The dust has settled. Our first season of little league, coach pitch baseball is over. Last Friday night Noah played his final game of the tournament. For three nights in a row he and his teammates ate dust, and sweat, and victory, and yes, defeat. But every night they showed up, fully present, playing till the last ball was thrown, the last hitter swung. As coach said, they never gave up. Which is all he could have asked of them.
I'm very proud. Not because they played well with teams that had previously beat the socks off of them. But because they kept playing. When they got hit with the ball they kept playing. When they missed the grounder they kept playing.

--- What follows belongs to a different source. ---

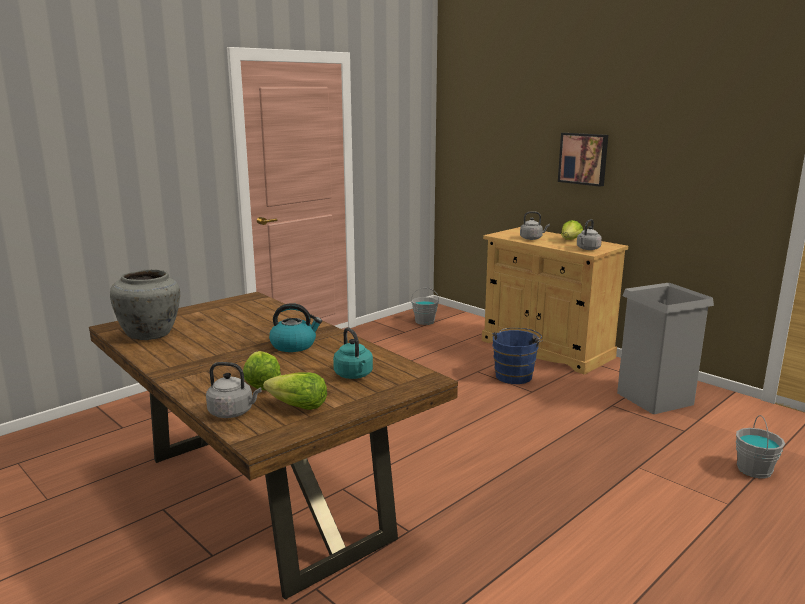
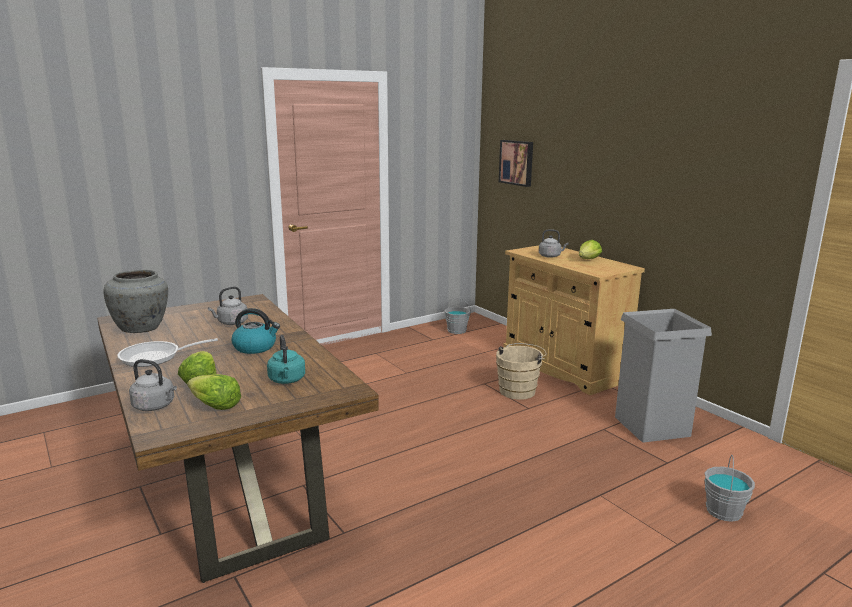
camera: 10 degrees right, 0 degrees up
(192, 363) = (156, 357): none -> frying pan
(515, 375) = (519, 390): blue bucket -> beige bucket
(583, 158) = (606, 178): picture -> picture (517, 162)
(587, 249) = (598, 269): grey kettle -> grey kettle (231, 323)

When they got out they kept playing. When they were down so far we thought they would never get back up, they kept playing. They may have been down multiple times, they they were never out. They were never out of the game.
It hadn't always been like that. There were times during the season when I could feel the energy shift in the middle of a game, and they would just give up. Something in their hearts and minds would decide the game was over, and they would stop playing. Perhaps they got intimidated. Maybe they started looking at the scoreboard instead of the next play. Sometimes it was simply exhaustion leaking out of the pores, flooding the field with apathy. Those nights were so frustrating, so heartbreaking. I would sit back in my chair and watch the pitiful outcome of not caring.
When tournament time began my prayer for them was always for their hearts. My husband probably saw my fervency in being the sideline mom and thought differently. He probably thought I was praying they would win. Does God care about stuff like that? Probably not. But I do believe God cares about the condition of our hearts and our capacity to live life open hearted, fully present, giving ourselves to fully to each day. So I stood on the sidelines a silent prayer on my lips: "Oh God, I contend for their hearts!"
I can't help but wonder what this would look like in my own life. What would it look like if everyday I never gave up and never gave in? What would it look like if I lived open hearted, fully present, unrestrained giving of myself to the day before me? I know I want that for my boys. It's a bit intimidating to want it for myself. But if I were honest, I do. I want to live with heart.
At the end of the last game each of Noah's coaches took a moment to express what the season meant to them. One of them said that in all the teams he's coached, this team showed more heart than any others he's been with in a long time. I couldn't help but feel like God answered my prayers.